START Records for processing
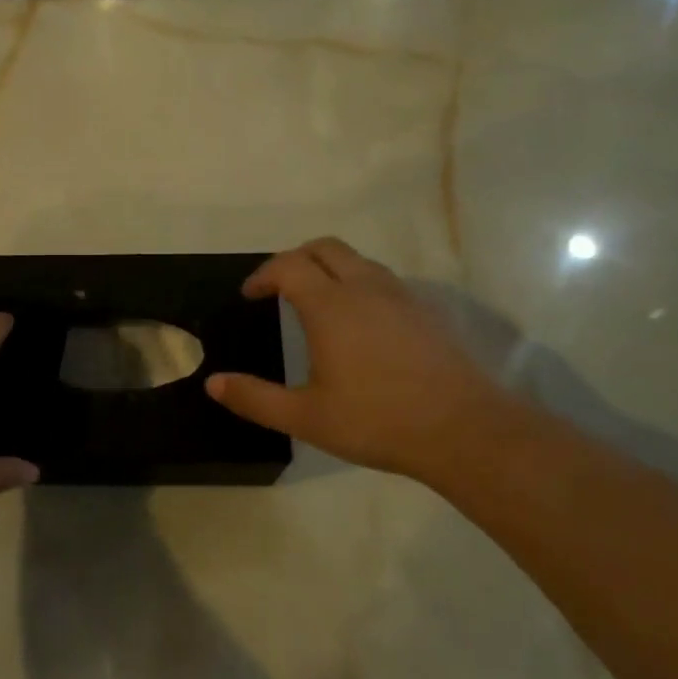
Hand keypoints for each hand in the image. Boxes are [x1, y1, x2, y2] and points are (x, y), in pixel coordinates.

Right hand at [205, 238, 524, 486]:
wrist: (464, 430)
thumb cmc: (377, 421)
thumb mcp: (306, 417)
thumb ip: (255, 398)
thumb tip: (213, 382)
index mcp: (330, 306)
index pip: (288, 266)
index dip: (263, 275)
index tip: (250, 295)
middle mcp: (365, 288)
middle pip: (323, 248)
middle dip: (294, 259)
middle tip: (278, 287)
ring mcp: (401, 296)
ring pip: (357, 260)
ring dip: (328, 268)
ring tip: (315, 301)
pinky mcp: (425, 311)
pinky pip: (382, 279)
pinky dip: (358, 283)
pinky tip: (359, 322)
END Records for processing
▶ Task description
If a record holds a picture, drop the picture and return the rest of it exactly.

▶ Answer box
Hand keypoints for each hand in the image. Boxes are [x1, y1, x2, y2] and points are (x, y), in pixel coordinates.

Right hand at [205, 238, 524, 486]:
wrist: (464, 430)
thumb cmc: (377, 421)
thumb mcp: (306, 417)
thumb ip: (255, 398)
thumb tip: (213, 382)
index mcp: (330, 306)
index pip: (288, 266)
index dip: (263, 275)
index tip: (250, 295)
middle mcp: (365, 288)
middle pip: (323, 248)
middle dip: (294, 259)
middle tip: (278, 287)
ring mcp: (401, 296)
ring pip: (357, 260)
ring dip: (328, 268)
ring tip: (315, 301)
pinky mcp: (425, 311)
pinky pip: (382, 279)
pinky dip: (358, 283)
pinky tip: (359, 322)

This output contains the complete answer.